__WHAT YOU NEED TO DO__
Copy each line from the entries that the word "الليلة" appears in.

__DATA FOR THE TASK__
——

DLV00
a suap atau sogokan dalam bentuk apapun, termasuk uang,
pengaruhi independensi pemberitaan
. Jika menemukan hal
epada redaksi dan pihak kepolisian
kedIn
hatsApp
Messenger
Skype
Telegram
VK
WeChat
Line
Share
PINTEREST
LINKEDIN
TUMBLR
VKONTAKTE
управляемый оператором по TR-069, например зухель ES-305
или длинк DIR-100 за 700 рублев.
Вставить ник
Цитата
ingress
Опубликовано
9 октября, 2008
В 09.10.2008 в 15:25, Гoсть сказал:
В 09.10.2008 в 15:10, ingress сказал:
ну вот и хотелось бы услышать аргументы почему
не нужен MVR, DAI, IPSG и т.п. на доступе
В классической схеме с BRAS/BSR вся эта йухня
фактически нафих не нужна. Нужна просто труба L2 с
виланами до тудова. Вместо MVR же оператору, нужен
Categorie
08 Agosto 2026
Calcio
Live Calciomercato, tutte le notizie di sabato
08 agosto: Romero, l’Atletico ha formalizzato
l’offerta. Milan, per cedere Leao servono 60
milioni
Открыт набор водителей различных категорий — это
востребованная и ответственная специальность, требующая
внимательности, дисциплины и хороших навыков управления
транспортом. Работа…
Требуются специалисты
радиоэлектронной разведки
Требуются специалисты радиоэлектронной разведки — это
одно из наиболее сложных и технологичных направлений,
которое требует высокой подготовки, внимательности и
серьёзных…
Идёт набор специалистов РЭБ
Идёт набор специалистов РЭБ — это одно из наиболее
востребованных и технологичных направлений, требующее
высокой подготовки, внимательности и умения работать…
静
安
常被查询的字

——

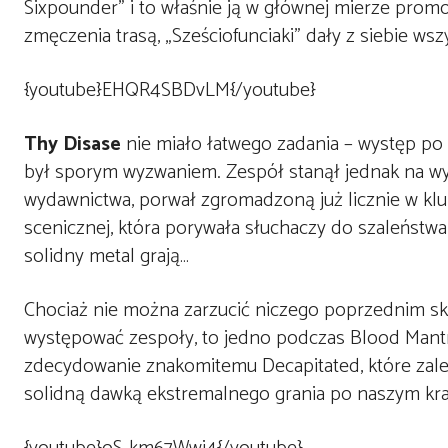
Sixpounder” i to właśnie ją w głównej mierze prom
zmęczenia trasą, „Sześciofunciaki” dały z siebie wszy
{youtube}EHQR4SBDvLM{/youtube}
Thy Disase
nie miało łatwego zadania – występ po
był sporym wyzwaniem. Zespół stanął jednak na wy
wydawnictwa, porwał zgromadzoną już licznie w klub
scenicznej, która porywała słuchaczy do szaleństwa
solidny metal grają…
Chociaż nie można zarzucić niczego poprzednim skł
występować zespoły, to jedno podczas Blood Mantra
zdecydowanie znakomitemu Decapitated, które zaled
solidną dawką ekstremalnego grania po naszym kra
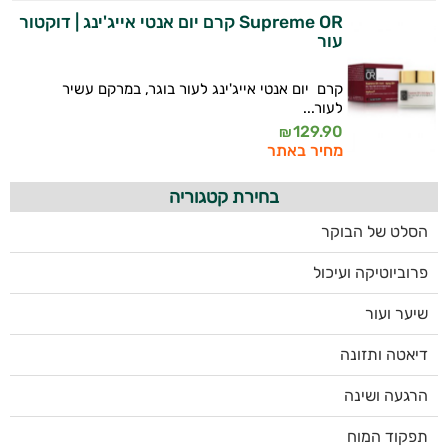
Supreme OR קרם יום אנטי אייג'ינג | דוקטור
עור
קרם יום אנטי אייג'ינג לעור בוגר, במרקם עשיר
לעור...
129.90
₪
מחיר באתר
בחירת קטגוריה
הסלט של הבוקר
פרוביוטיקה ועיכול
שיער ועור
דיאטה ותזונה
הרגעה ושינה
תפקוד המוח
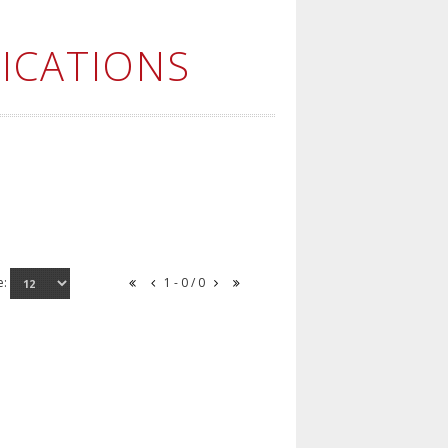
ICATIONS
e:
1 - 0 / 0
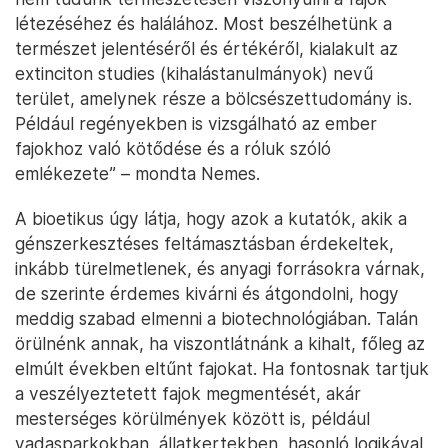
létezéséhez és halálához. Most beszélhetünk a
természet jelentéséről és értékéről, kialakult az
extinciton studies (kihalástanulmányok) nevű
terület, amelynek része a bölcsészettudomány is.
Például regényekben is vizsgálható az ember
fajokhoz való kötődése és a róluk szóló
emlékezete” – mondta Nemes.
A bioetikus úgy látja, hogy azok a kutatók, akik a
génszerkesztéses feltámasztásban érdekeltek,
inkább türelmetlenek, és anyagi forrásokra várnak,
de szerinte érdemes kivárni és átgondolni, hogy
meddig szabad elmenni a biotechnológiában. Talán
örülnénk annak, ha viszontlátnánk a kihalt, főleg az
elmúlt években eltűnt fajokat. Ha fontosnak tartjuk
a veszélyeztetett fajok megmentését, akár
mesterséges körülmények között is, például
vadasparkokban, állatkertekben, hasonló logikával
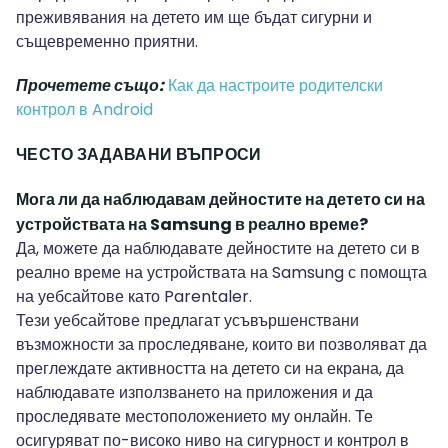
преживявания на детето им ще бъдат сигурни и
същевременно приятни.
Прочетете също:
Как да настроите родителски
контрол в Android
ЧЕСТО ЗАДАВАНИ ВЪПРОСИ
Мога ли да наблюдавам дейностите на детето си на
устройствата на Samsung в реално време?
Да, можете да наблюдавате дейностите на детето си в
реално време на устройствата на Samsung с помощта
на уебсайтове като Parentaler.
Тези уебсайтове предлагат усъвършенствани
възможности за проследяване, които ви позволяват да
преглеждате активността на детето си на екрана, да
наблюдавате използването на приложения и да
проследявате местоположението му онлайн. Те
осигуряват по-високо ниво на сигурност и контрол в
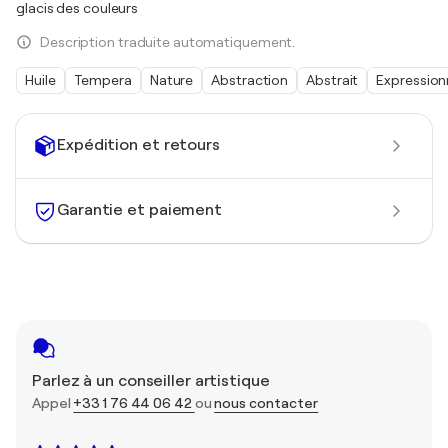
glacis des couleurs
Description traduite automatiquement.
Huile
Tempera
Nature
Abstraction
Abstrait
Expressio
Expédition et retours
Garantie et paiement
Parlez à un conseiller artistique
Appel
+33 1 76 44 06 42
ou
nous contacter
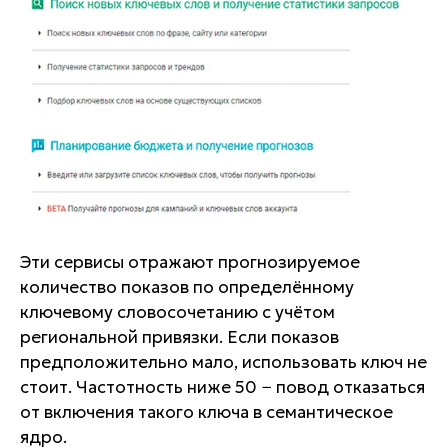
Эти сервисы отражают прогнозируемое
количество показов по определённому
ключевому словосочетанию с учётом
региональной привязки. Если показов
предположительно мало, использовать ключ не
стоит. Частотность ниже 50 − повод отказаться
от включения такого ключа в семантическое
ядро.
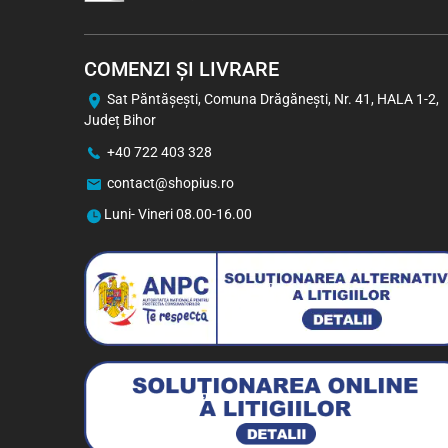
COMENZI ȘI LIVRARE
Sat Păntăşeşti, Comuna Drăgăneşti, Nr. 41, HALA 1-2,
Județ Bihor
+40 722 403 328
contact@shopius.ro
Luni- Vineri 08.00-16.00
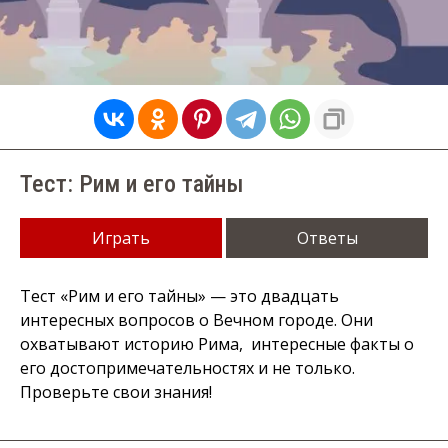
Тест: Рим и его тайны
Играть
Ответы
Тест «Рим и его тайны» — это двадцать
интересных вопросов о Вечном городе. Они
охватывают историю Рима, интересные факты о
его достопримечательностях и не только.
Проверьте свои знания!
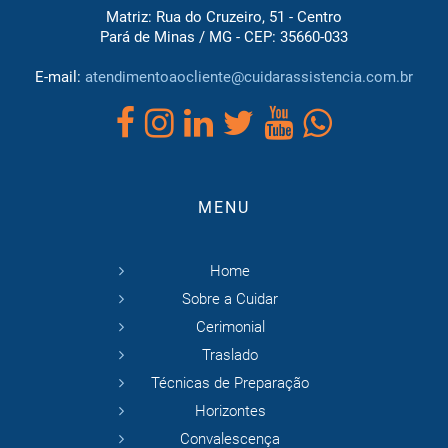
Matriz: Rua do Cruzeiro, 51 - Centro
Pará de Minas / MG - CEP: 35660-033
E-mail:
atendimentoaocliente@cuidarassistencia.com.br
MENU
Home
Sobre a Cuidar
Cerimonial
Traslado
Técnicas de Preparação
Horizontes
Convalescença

——

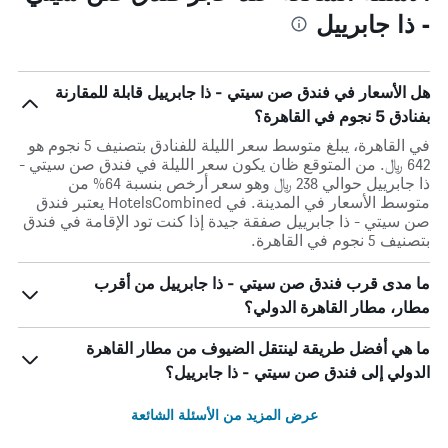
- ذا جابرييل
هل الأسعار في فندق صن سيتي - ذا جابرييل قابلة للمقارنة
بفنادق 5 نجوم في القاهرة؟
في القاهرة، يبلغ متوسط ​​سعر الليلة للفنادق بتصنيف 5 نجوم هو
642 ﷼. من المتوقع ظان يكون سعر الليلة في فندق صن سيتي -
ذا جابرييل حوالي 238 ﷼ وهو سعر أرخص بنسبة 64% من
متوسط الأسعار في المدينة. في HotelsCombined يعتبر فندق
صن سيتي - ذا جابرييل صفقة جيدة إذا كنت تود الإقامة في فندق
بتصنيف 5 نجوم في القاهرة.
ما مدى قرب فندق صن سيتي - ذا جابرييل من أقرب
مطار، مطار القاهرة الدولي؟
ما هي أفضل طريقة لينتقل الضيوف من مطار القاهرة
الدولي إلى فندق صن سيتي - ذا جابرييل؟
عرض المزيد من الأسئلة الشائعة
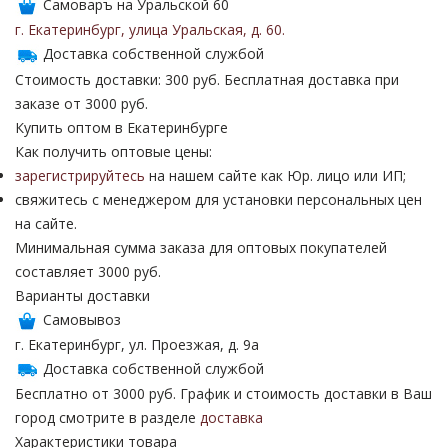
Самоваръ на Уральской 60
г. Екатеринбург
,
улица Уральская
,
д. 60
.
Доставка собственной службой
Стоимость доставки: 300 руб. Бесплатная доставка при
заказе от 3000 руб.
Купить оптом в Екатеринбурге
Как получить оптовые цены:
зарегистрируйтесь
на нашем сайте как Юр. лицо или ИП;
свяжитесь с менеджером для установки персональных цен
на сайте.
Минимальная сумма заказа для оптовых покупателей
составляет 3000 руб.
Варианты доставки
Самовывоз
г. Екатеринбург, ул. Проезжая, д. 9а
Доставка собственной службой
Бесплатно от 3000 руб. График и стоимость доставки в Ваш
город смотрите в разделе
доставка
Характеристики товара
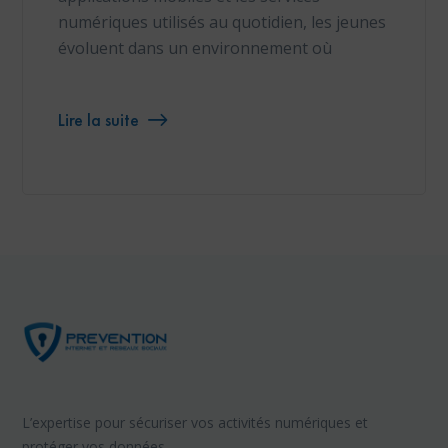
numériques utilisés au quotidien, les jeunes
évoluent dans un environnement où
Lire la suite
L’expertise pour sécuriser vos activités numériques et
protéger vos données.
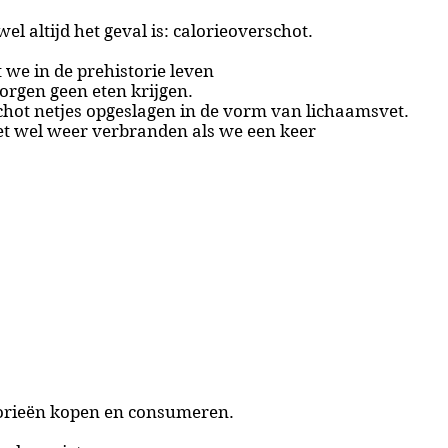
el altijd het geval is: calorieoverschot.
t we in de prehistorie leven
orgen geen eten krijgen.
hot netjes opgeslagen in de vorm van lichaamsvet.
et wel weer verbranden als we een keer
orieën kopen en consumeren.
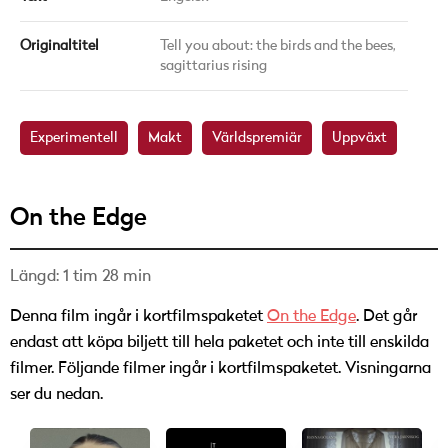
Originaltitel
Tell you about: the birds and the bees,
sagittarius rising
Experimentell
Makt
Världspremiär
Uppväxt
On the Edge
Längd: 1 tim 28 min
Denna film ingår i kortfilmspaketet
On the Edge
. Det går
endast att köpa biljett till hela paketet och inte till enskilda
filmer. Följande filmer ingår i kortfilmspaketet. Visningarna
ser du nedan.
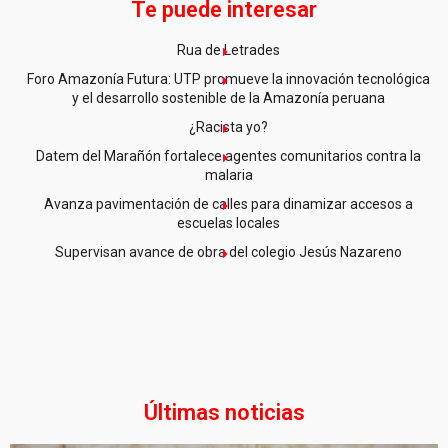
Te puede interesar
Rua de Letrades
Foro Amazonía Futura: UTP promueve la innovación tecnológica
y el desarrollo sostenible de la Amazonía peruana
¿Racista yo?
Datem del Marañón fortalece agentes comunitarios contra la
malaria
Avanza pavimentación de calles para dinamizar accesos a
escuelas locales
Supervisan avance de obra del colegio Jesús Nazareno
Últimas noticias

——

__ANSWER SPACE__
في القاهرة، يبلغ متوسط ​​سعر الليلة للفنادق بتصنيف 5 نجوم هو
642 ﷼. من المتوقع ظان يكون سعر الليلة في فندق صن سيتي -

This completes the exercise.